Soviet Cruise Ship



My friend Kristine Gray went on a tour to Europe in 1984 that included a tour of the Baltics and the Soviet Union. She was so smart!

She has always loved history, but how could she have known that I needed the information from her high school era trip for a historical fiction series written thirty years later?





She's doubly smart to have taken pictures and loaded them into a scrapbook. She let me hold onto her book for two years, too. We went out for a three-hour dinner and I recorded her travel log on my phone.

Soviet Cruise Ship, Mikhail Kalinin

I had to show this picture to an Estonian friend who didn't believe me that such a thing existed. See the hammer and sickle? Yes. It is a Soviet cruise ship, devoid of all decoration. This picture captures the name of the ship. It has a wiki page.  Kristine said the accommodations were basic and utilitarian. Beds were made with rough sheets.
The library on board was stocked full of propaganda books about Afghanistan and the joyous Soviet life.




The Baltic Shipping Company.

You were only chosen to work on the ships if you had strong family ties to people who lived under Soviet rule. At port, a worker could only disembark with two other crew members. Defectors must be kept away from opportunity and temptation. The buddy system was a mandatory precaution.


Russian chocolate from the ship gift shop.

stamped bags from the ship gift shop




Kristine snuck some pictures before having to put the camera away. If you bring a camera into the customs area, it could be opened, exposing all the film. I guess the cameras had to be empty. There are areas forbidden to take pictures. Near tourist sites are okay, so you would have to use all your film to be safe.

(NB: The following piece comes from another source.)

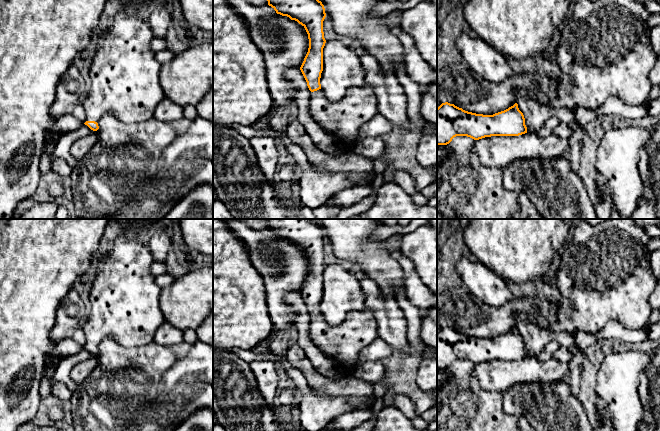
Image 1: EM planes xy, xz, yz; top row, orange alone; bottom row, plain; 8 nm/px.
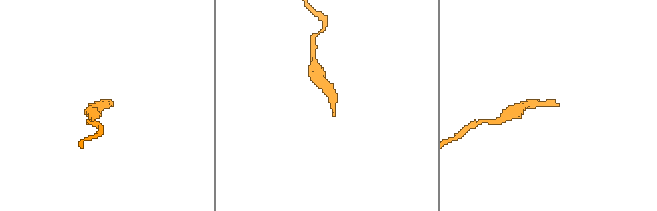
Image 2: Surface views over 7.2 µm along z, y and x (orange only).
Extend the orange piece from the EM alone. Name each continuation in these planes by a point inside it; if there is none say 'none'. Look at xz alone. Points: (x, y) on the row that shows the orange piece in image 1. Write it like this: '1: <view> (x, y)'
1: xz (342, 119)

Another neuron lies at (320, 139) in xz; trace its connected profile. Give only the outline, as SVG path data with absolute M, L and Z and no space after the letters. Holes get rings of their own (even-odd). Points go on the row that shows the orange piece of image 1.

The port building. Lenin is the first to welcome visitors.




Propaganda everywhere. Look at the happy, happy people pictured.




Only the old, who remembered religion, were in the Russian Orthodox church. The The Communist ideal outlawed religious practices, fearing it would unite people against the regime, and fearing that religion would be a source of power over the Soviet government.

Leningrad memorial in Victory Square.


I don't remember if this is a postcard. There is an underground memorial for all the people who survived the Nazi occupation and isolation for over two years. Roughly a million people died from starvation or bombings.




Above is a receipt for amber beads from Leningrad.




This one is from Tallinn, Estonia. These papers are tissue thin. The darker rectangle on both are from the lid of my scanner.


Kristine Makowski Gray, 1984
Thank you, Kristine, for going on your cruise when you were a teen. Here she is posing with the cliffs of Dover behind her.